November 15, 2019
Expanding the reach of life-saving cell therapies
Program for Advanced Cell Therapy (PACT)
After decades as a cancer researcher and hematologist, Jacques Galipeau, MD, was getting impatient to bring his discoveries from the laboratory to patients. “Patients are what motivate me and my team. I’ve published 179 papers, I’ve cured thousands of mice of cancer, and I’ve had enough of that,” says Galipeau, who is the director of the Program for Advanced Cell Therapy (PACT) at UW Health. “Our responsibility is not only to make discoveries, but when feasible, to bring them into practice to ease human suffering.”
PACT provides targeted cell therapies for tough-to-treat conditions, and Galipeau spotted an opportunity to get the program’s discoveries to more patients more quickly. But he needed help navigating the unfamiliar territory from science to entrepreneurship.
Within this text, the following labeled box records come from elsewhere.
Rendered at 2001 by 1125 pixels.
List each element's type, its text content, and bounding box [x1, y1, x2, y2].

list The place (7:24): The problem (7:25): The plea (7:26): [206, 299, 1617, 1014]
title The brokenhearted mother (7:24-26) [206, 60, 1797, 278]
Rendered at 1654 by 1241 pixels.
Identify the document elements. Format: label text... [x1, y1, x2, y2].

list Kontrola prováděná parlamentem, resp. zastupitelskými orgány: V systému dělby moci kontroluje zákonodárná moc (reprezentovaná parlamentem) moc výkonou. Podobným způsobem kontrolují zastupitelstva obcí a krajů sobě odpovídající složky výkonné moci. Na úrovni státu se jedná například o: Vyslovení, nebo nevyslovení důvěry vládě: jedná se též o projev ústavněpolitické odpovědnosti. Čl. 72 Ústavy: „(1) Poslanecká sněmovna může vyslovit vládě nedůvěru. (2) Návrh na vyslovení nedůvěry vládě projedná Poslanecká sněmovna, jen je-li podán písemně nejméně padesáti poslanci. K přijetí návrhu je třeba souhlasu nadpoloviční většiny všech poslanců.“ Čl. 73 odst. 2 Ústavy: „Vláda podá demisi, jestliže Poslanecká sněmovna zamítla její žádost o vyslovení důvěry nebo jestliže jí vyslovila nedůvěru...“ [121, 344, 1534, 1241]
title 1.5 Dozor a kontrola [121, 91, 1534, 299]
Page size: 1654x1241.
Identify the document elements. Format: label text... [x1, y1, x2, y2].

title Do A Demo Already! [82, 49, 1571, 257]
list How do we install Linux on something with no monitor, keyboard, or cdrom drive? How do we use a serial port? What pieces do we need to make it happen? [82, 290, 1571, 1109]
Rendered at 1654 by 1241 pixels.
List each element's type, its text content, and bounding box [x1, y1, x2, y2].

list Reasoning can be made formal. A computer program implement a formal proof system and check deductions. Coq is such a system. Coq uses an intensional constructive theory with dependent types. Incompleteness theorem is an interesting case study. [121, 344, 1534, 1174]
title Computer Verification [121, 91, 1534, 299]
Fortunately, he found the ideal guide in Thomas “Rock” Mackie, MD, administrator of Isthmus Project, UW Health’s new innovation accelerator. “Entrepreneurs have to be bold, and Rock is a bold thinker,” Galipeau says. “Rock understands the entrepreneurial business landscape in health sciences, and he has a track record of profitable experience. He’s been able to assemble the talent to come up with a road map so we can deploy these technologies in a sustainable way, which may eventually involve job creation and revenue generation.”
Mackie, UW Health’s chief innovation officer and an experienced entrepreneur himself, immediately recognized the potential in Galipeau’s work. He connected Galipeau to Isthmus Project’s partners, which include the WiSolve consulting group, UW-Madison’s Discovery to Product (D2P) office, the UW Institute for Clinical and Translational Research, UW-Madison’s Law and Entrepreneurship Clinic and UW-Extension’s Center for Technology Commercialization.
“We act as a bit of a tour guide of the entrepreneurial community, so we introduce researchers to various resources and supplement that with our knowledge of the medical industry,” Mackie says.
Isthmus Project and its partners helped Galipeau’s team with a market study, financial projections and regulatory work required to conduct clinical trials and eventually bring PACT’s cell therapies to market.
PACT is now conducting two clinical trials to treat cytomegalovirus (CMV) — a common viral infection that can be fatal to those with very suppressed immune systems — in patients who have had bone marrow or kidney transplants. The kidney transplant trial is the first of its kind in the United States. “The idea is to take blood cells from an immune relative, purify them and give them back to you so your relative’s cells mop up the virus,” Galipeau explains.
The technology was first developed in Germany, where it has an 80 percent cure rate, but it’s new to the U.S. A better treatment for CMV is not only good for patients’ health — curing someone of the virus can save a substantial amount in healthcare costs.
“One of the interesting things about Dr. Galipeau’s work is that this is one of the few times when doing a clinical trial actually saves money,” Mackie notes.
Isthmus Project typically works with an entrepreneur for one to two years. “The longer you incubate something inside a healthcare system or university, the more successful it’s going to be when it comes out,” Mackie explains.
After PACT can demonstrate that its cell therapies are safe, PACT will be ready to spin off a business that could eventually scale up and make the technology available to other hospitals nationwide.
It’s just the first of many therapies that Galipeau envisions bringing to market. “PACT is the discovery engine,” he says. “Its progeny can then be launched off as stand-alone private entities that would be the model system for long-term development.”
While Galipeau doesn’t see himself ever filling the CEO role, he is excited about the potential of bridging the nonprofit and business worlds.
“There are a lot of cell-based therapies that could really move the needle in terms of patient outcomes but that may never be deployed because they don’t meet the profit margins that publicly held companies need to have,” he says. “As a nonprofit hospital, we’re judged on patient outcomes. If we can develop and market therapies that are at least break-even, it gives us a unique opportunity to develop technologies that otherwise might never be developed.”
Galipeau’s advice for others who might be mulling a business idea: Don’t wait. “You can’t discover something, put it on a shelf and wait for Prince Charming to develop it for you,” he says. “The biggest headwind for university scholars is they can let perfect get in the way of good, and they won’t reach out or think about reaching out until they achieve perfection. Father Time is your enemy. By the time you achieve perfection, your idea might not be patentable. You need to take ownership of developing your idea, and Isthmus Project can reduce the friction points to help you not only discover but develop new technologies for the benefits of patients.”